REPUBLIKA.CO.ID, JAKARTA – DPR dinilai tidak kritis terhadap adanya wacana perpanjangan kontrak PT Freeport. Pasalnya perpanjangan kontrak tersebut adalah masalah prinsip yang harus dituntaskan.
“DPR jangan diam saja, fatal akibatnya kalau hanya diam,” ujar Direktur Eksekutif Indonesian Resources Studies (IRESS), Marwan Batubara dalam diskusi bertajuk 'Mengapa Ribut Soal Freeport?' di Jakarta, Sabtu (17/10).
DPR, kata Marwan, memiliki fungsi untuk melakukan pengawasan. “Perpanjangan kontrak ini selalu jadi barang panas dan selalu menjadi perdebatan,” kata dia. Untuk itu, Freeport perlu pengawasan. Freeport sebaiknya tidak dibiarkan melakukan Initial Public Offering (IPO). “Kalau sudah IPO nanti sulit mengawasinya,” ucapnya.

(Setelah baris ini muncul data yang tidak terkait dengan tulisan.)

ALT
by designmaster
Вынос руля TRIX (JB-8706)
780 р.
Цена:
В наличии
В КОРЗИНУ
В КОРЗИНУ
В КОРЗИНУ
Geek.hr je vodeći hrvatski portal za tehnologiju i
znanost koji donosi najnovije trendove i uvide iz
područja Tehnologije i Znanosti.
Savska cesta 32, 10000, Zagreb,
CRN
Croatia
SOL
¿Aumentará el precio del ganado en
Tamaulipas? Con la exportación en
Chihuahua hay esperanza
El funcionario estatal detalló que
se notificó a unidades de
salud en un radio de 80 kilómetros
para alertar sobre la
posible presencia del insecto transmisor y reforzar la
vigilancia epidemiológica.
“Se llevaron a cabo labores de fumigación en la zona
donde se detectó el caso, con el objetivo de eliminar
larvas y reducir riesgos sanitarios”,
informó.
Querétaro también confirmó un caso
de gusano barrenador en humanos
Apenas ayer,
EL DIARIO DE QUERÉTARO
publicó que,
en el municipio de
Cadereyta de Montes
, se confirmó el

Dalam beberapa hari ini, wacana perpanjangan kontrak Freeport menjadi pemberitaan hangat setelah disinggung oleh Menteri Kordinator Maritim dan Sumber Daya, Rizal Ramli. Ia mengatakan ada pejabat yang sudah setuju atas perpanjangan kontrak Freeport. Padahal berdasarkan Peraturan Pemerintah Nomor 77 Tahun 2014, perpanjangan kontrak baru bisa dilakukan dua tahun sebelum kontrak berakhir. Kontrak Freeport akan berakhir pada 2021 sehingga perpanjangan kontrak seyogyanya baru dapat dilakukan pada 2019.
Menanggapi hal tersebut, Marwan mengimbau Presiden Joko Widodo untuk bisa menertibkan menterinya yang membuat ribut soal Freeport. “Supaya jangan ribut di luar. Masalah seperti ini harusnya dibahas di rapat kabinet saja,” ujarnya.

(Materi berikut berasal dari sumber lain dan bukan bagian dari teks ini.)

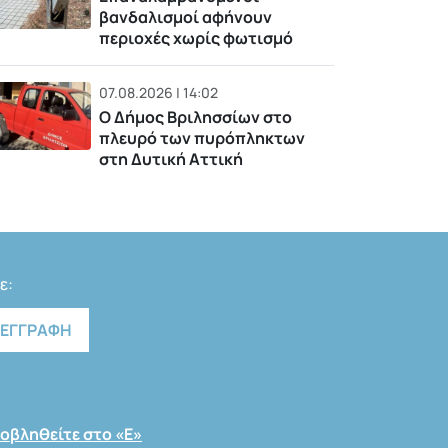
βανδαλισμοί αφήνουν
περιοχές χωρίς φωτισμό
07.08.2026 | 14:02
Ο Δήμος Βριλησσίων στο
πλευρό των πυρόπληκτων
στη Δυτική Αττική
ε:
οβληθείτε στο «Ε»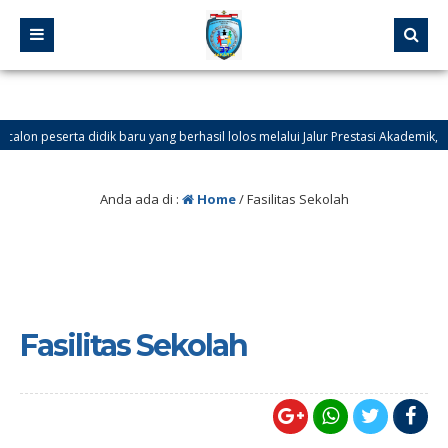
idik baru yang berhasil lolos melalui Jalur Prestasi Akademik, Prestasi Non Akade
Anda ada di :
Home
/
Fasilitas Sekolah
Fasilitas Sekolah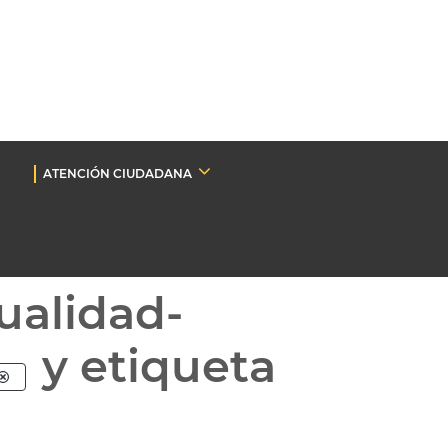
ATENCIÓN CIUDADANA
ualidad-
y etiqueta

Marwan mengapresiasi keterlibatan tujuh BUMN dalam kegiatan Freeport. Namun di balik itu ada hal lain yang patut digarisbawahi. Dia mempertanyakan, jika saat ini BUMN dilibatkan dalam memasok BBM, bahan peledak, dan lainnya, maka selama ini siapa yang lebih dulu memasok bahan-bahan tersebut. “Ini kan baru masuk. Nah, yang dulu memasok siapa saja. Bisa saja ada KKN,” kata dia.